If you have an hour or so on your hands, and really want to make it feel like forever, try baking. Go find a serious bread recipe online — and start it. Bread-making is both a science and an art, but is actually better understood by laymen as an ancient form of dubious wizardry or classic science fiction. I am personally very intimidated by all things dough and bread-making, but I watch a fair amount of Brad Leone (of Bon Appétit) and Claire Saffitz (formerly of Bon Appétit) on YouTube, who don’t necessarily make the sourdough process less scary, but they make it okay to mess up, which helps.  
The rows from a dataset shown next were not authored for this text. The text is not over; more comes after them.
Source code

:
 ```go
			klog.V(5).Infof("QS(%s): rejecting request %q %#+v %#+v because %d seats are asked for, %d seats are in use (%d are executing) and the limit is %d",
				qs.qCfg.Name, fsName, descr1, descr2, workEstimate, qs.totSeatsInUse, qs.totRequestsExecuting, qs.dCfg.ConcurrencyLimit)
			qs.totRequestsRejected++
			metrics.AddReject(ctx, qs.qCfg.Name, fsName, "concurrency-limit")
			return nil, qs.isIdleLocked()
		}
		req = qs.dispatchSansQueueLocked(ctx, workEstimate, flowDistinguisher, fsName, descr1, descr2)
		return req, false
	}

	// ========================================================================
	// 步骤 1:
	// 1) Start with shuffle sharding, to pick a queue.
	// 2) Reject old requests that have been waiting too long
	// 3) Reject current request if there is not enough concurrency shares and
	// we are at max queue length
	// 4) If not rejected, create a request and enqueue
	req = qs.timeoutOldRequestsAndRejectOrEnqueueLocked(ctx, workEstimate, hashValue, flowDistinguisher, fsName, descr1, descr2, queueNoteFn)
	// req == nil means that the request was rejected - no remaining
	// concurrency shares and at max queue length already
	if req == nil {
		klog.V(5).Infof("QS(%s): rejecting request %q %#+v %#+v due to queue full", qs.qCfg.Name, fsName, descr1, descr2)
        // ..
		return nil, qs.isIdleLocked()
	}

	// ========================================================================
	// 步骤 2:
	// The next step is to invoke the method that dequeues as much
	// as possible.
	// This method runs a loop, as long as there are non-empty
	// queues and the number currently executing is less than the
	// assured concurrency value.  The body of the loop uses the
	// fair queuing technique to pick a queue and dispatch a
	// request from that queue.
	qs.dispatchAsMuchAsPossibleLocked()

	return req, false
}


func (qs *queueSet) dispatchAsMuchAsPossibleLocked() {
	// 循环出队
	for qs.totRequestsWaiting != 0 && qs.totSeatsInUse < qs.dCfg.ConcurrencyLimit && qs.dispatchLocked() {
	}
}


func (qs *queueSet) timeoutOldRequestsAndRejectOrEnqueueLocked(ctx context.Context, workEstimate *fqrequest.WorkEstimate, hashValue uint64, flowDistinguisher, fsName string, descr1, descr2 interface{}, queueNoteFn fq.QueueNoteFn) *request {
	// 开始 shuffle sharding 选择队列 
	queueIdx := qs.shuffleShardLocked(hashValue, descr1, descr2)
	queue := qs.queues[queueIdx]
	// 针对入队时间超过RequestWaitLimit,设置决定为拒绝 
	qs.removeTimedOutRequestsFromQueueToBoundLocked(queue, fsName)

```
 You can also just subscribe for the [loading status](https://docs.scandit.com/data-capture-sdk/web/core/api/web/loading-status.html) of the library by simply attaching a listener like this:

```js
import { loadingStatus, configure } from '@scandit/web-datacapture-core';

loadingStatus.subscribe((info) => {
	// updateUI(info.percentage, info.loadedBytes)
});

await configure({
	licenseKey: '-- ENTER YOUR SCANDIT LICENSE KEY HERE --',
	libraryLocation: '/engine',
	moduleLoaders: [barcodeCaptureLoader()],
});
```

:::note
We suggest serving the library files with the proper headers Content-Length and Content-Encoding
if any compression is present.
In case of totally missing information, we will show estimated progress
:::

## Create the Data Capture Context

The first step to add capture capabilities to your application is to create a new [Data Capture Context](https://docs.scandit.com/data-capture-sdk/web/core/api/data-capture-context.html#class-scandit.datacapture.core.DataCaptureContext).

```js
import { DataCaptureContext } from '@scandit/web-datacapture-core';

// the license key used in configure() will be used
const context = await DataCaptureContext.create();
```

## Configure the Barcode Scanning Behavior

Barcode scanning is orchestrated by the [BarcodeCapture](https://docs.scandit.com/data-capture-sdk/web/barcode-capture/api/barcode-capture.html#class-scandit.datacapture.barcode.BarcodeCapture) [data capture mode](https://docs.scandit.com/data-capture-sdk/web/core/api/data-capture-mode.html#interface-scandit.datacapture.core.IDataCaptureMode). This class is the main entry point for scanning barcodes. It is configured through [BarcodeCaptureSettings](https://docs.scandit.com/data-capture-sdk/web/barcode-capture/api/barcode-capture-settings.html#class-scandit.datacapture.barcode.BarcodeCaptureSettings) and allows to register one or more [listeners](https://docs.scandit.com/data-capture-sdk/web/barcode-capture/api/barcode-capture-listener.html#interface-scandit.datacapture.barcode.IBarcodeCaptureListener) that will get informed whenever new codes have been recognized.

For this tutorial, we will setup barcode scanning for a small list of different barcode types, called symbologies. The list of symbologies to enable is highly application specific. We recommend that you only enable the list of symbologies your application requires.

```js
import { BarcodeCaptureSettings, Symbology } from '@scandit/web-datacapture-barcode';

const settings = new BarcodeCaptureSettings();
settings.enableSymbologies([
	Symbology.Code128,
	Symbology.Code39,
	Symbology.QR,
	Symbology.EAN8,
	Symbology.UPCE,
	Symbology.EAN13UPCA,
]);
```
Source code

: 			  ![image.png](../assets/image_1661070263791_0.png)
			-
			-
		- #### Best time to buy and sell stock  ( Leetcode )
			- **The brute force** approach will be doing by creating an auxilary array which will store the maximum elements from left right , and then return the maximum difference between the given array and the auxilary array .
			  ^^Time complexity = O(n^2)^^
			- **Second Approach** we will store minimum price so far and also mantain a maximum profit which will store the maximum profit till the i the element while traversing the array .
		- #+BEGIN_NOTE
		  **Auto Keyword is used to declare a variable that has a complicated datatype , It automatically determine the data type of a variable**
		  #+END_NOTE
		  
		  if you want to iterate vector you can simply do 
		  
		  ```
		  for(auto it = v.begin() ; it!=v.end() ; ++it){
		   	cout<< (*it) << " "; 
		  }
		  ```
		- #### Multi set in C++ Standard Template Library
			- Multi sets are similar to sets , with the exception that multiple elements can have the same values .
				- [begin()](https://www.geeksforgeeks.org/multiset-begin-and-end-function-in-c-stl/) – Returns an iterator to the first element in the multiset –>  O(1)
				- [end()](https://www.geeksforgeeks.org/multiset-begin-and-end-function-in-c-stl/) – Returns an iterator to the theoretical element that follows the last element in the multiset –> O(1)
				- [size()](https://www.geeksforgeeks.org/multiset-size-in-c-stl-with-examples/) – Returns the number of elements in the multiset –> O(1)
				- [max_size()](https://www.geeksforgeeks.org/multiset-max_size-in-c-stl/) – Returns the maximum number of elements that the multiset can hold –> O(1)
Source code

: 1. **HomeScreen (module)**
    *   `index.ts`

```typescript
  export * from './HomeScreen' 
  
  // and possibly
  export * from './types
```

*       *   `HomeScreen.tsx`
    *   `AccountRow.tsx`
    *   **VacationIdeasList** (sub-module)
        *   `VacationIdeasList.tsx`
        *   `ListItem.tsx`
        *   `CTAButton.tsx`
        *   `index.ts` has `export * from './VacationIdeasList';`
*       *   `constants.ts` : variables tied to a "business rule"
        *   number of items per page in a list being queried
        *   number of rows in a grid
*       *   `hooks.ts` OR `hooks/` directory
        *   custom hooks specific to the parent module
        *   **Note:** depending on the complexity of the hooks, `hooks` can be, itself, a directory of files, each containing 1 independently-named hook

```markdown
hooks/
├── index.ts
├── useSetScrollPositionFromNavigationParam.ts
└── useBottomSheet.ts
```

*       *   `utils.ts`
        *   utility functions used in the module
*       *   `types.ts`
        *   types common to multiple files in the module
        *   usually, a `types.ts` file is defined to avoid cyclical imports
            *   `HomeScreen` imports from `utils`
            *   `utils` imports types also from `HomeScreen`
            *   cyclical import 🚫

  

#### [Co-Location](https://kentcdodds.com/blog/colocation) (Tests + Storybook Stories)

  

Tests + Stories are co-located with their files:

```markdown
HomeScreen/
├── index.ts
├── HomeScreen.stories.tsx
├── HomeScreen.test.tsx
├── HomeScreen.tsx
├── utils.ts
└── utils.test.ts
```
In some bread recipes, it calls for kneading a very firm dough by hand, for like seven minutes. Or nine minutes. Or 12 frickin’ minutes! Look, if you’ve never kneaded dough before, I once kneaded a super soft dough for eight minutes, and I’m almost certain the second hand on my clock started ticking backwards. Time straight-up went in reverse. (Did I cross through some sort of tear in the space-time continuum? Did I find myself floating in a distant, but similar, universe? I’m not saying I did, but probably. No one knows.)

My point is, 30 seconds into this endeavor, I immediately questioned my overconfidence in my physical fitness. At two minutes in, I was covered in a full sweat and had abandoned any hope of finishing the recipe (much less doing so while keeping myself or the kitchen clean and clutter-free). I believe it was at around the five-and-a-half-minute mark, in dire, piercing silence, that my delusions started manifesting as voices, and then as visions of all my life’s biggest regrets. Roughly two minutes and a thousand eons after that, cue the pupils in my eyes dilating wide, the sound of 20 scratching records, and quick-cut edits of flashes of blinding whiteness, then deep space, then my childhood bedroom, then… I blink, and I’m in my kitchen again. 

There’s background noise from the TV I must’ve missed earlier. I look at the clock. I’ve only been kneading for two minutes. I didn’t say it was a particularly restful way to spend time, just that it extended it. Indefinitely. Test my theory. Thank me later. There is something to culinary therapy — and it’s the perfect way to spend your alone time.